At the same time, an increasing number of users are building CDC-driven and
operational analytics workloads where data is naturally organized around
primary keys and continuously updated through inserts, updates, and deletes.
While Iceberg provides important building blocks such as identifier fields,
equality deletes, position deletes, and MERGE operations, there is
currently no standardized primary-key table abstraction within the Iceberg
specification.
Motivation
==========
Many modern data lake workloads rely on:
* Database CDC ingestion
* Streaming upsert pipelines
* Data synchronization between transactional systems and data lakes
* Near real-time operational analytics
* Incremental changelog consumption
These workloads often require:
* Primary-key based update semantics
* Efficient handling of high-frequency updates and deletes
* Storage layouts optimized for mutable data
* Efficient compaction strategies
* Standardized changelog generation and consumption
Today, users typically implement these capabilities through engine-specific
solutions or custom ingestion frameworks, which can lead to inconsistent
behavior across engines and increased operational complexity.

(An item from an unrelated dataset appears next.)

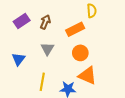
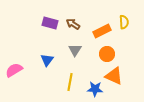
yellow semicircle: (92, 11) -> (124, 22), moved
purple rectangle: (22, 21) -> (50, 23), turned 49
brown arrow: (45, 22) -> (73, 24), turned -80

Existing Iceberg Capabilities and Gaps
======================================
Iceberg already provides several important capabilities for mutable
datasets:
* Identifier fields
* Equality deletes
* Position deletes
* MERGE INTO support through compute engines
* Incremental snapshot processing
However, these features primarily serve as low-level primitives and do not
provide a complete primary-key table model.
For example:
* Identifier fields define row identity but do not provide write semantics.
* MERGE operations are engine-specific and may behave differently across
engines.
* Equality deletes can become expensive for heavy CDC workloads.
* There is currently no standard mechanism for organizing data around
primary keys or exposing changelog semantics.
As a result, users building CDC and streaming upsert workloads often need
significant custom infrastructure on top of Iceberg.
Industry Context
================
Several lakehouse systems have introduced native support for
primary-key-oriented workloads.
For example, Apache Paimon provides primary-key tables with built-in
support for upserts, changelog production, and storage layouts optimized
for mutable data. These capabilities have proven useful for streaming and
CDC scenarios.
At the same time, many organizations have already standardized on Iceberg
as their table format and would benefit from similar capabilities without
requiring adoption of a separate table format.
This raises the question of whether a standardized primary-key table
abstraction should be part of Iceberg itself.
Initial Proposal
================
We would like to discuss introducing a first-class primary-key table
abstraction in Iceberg.
Conceptually, users could define tables such as:
CREATE TABLE orders (
order_id BIGINT PRIMARY KEY,
customer_id BIGINT,
amount DECIMAL(18,2),
updated_at TIMESTAMP
);
The intent is not to provide OLTP-style uniqueness enforcement or database
constraints.
Instead, the goal is to provide a standard storage and processing model for
mutable datasets organized around primary keys.
Potential capabilities could include:
* Primary-key metadata stored as part of table metadata
* Standardized primary-key write semantics
* Primary-key aware compaction and maintenance
* Efficient changelog generation for downstream consumers
* Optimized storage organization for mutable workloads
* Consistent behavior across engines
The feature would be optional and would not affect existing Iceberg tables
or workloads.
Open Questions
==============
We would appreciate feedback from the community on the following topics:
1. Is a native primary-key table abstraction within the scope and vision of
Iceberg?
2. Are existing Iceberg features sufficient to address these use cases?
3. What are the advantages or disadvantages of introducing primary-key
semantics at the table-format level?
4. Should Iceberg standardize changelog and mutable-data handling for CDC
workloads?
5. What compatibility or interoperability concerns should be considered?
6. Would the community be interested in reviewing a detailed design
proposal if there is agreement on the problem statement?
At Huawei, we have been experimenting with primary-key table semantics in
production environments for CDC-driven and mutable-data workloads. The
experience has highlighted both the demand for these capabilities and the
challenges of building them consistently on top of existing primitives.
Based on these experiences, we would like to discuss whether a standardized
approach belongs in Iceberg.
If there is interest from the community, we would be happy to share a
detailed design proposal covering metadata representation, write/read
semantics, compaction strategies, changelog support, and engine
integrations.
Looking forward to hearing the community's thoughts.
Thank you for your consideration,
Chandra Sekhar